Verona, Arena, fino al 19 agosto 2017
Il 95° Opera Festival prosegue con Madama Butterfly, titolo apparso in nove stagioni dal 1978 ad oggi. L’allestimento risale al 2004, scene e regia di Franco Zeffirelli. Chi lo conosce saprà che la sua estetica trova alfa e omega nell’iperrealismo nell’horror vacui. Rimane il più sobrio dei lavori per Verona, complice l’ambientazione domestica. Una spoglia collina rocciosa si apre a svelare la casa “a soffietto” della sventurata geisha, sedotta e abbandonata dal Pinkerton colonizzatore che torna senza ritegno ad annunciarle le nuove nozze e, già che c’è, a prendersi il figlio. Da una parte l’Occidente e dall’altro i gesti plateali dei giapponesi, profluvio di ventagli, ombrellini, maniche di kimono a celare trasalimenti, in una teatralità rassicurante, asciutta, priva di tensioni e sentimentalismi esasperati, comprensibile a qualsivoglia target. Sul palco si susseguono gli sgargianti costumi del premio Oscar Emi Wada, già curatrice della magnifica Turandot (2010), in un gradevole colpo d’occhio che trova sublime appagamento, quasi antica stampa nipponica, nell’ingresso di Cio-Cio-San circondata dalle amiche. Il mare e la luna rivivono alle spalle dei due sposini, con luccichii inaspettati e sempre puntuali disegni luci. Pleonastico riempitivo del coro a bocca chiusa, i movimenti coreografici da parte, presumo, degli spiriti degli avi giunti a tormentare Butterfly per aver rinnegato la religione d’origine.
Alla guida dell’orchestra veronese Jader Bignamini, specialista del repertorio pucciniano. La personale lettura volge verso sfumature sinfoniche, ricercando una tavolozza di colori pari a quelli visibili in scena, ora sgargianti ora cupi. Quell’intimismo decadente prescritto da Illica e Giacosa rivive nella direzione di Bignamini, ponendosi quasi in ascolto dei sentimenti e invero senza coprire mai le voci dei cantanti.
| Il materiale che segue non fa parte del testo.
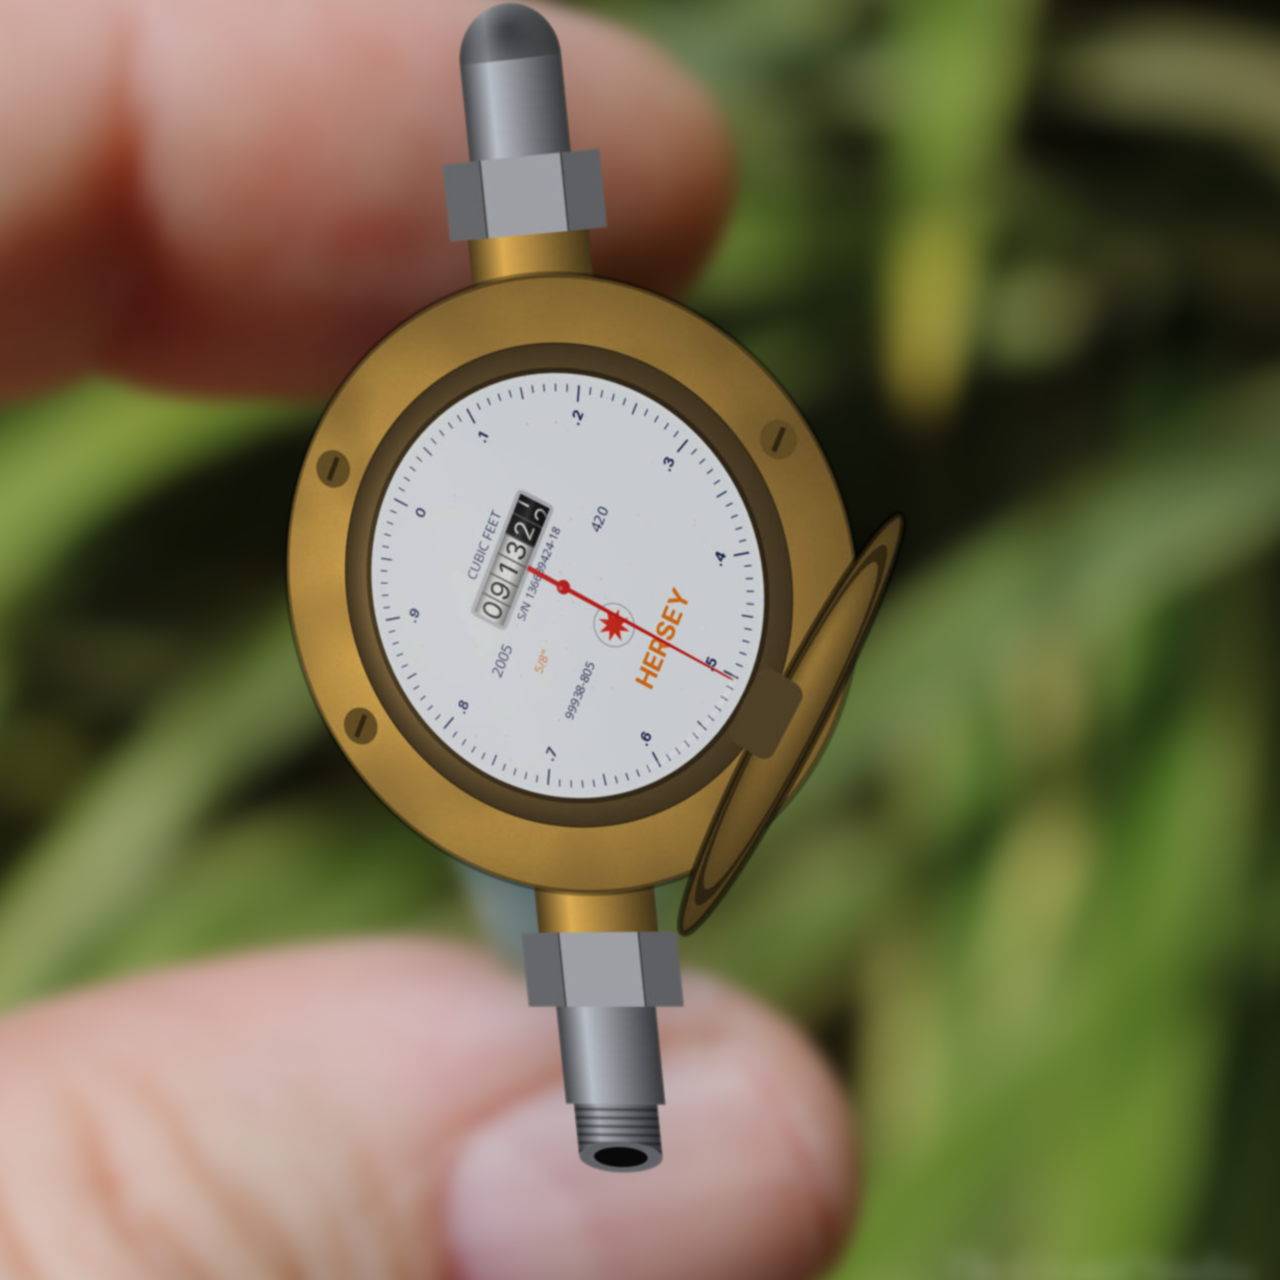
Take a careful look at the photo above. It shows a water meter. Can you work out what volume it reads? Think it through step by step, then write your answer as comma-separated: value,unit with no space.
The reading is 91321.50,ft³
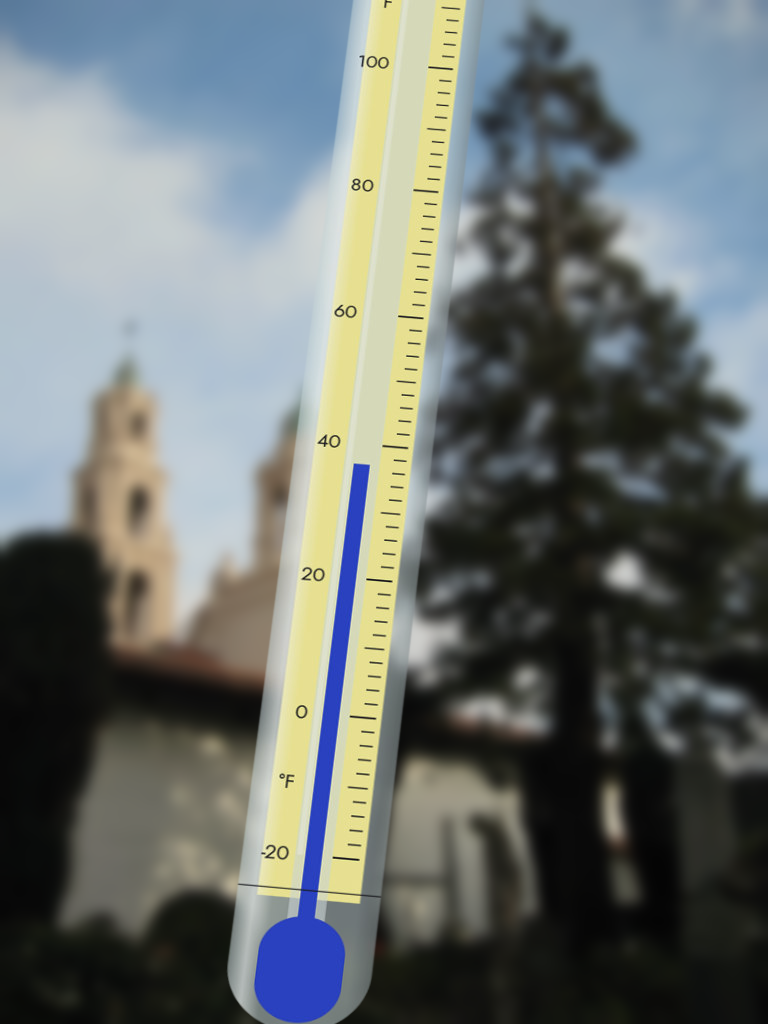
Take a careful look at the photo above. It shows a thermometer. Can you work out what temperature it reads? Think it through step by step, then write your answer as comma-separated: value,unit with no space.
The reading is 37,°F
Su una complessiva linea di misurata compostezza s’innestano, grazie all’attenta scelta di dinamiche e timbriche pertinenti, i nervosismi, le illusioni e le delusioni dei miseri personaggi.
Disomogenea la compagnia. Silvia Beltrami incanta con una Suzuki dalla voce sicura, omogenea e ben tornita, accompagnata da ottime doti recitative. Molto bene anche lo Sharpless di Alessandro Corbelli, sempre intonato, puntuale, abile nei volumi e nel fraseggio. Oksana Dyka possiede invece voce troppo grande per Butterfly, quindicenne dalle mille delicate nuances qui messe poco in risalto. La predisposizione ad altri ruoli scalpita sotto una linea di canto discontinua e superficiale, costellata da cali d’intonazione, fraseggio migliorabile e acuti sforzati. Nel registro grave rasenta il parlato, risultando troppo verista per un dramma che non lo è. Marcello Giordani è un Pinkerton dal piglio sicuro, ma non basta la maschia presenza a celare una vocalità fumosa, priva anch’essa di piegarsi alle sfumature sentimentali, seppur fugaci, del personaggio. Gli acuti sono sovente forzati e il registro medio-grave non sempre centrato, più interessato a evidenziarne la natura che l’essenza. Taglienti al punto giusto il Goro di Francesco Pittari, precisi il principe Yamadori di Nicolò Ceriani e la Kate di Alice Marin.
Il coro, preparato da Vito Lombardi, dimostra ancora una volta l’eccellenza. Al termine del non facile a bocca chiusa, il pubblico gli tributa commosso uno scrosciante applauso.
Consensi generali alla prima dell’8 luglio, con ovazioni per Dyka, Beltrami, Giordani e Bignamini.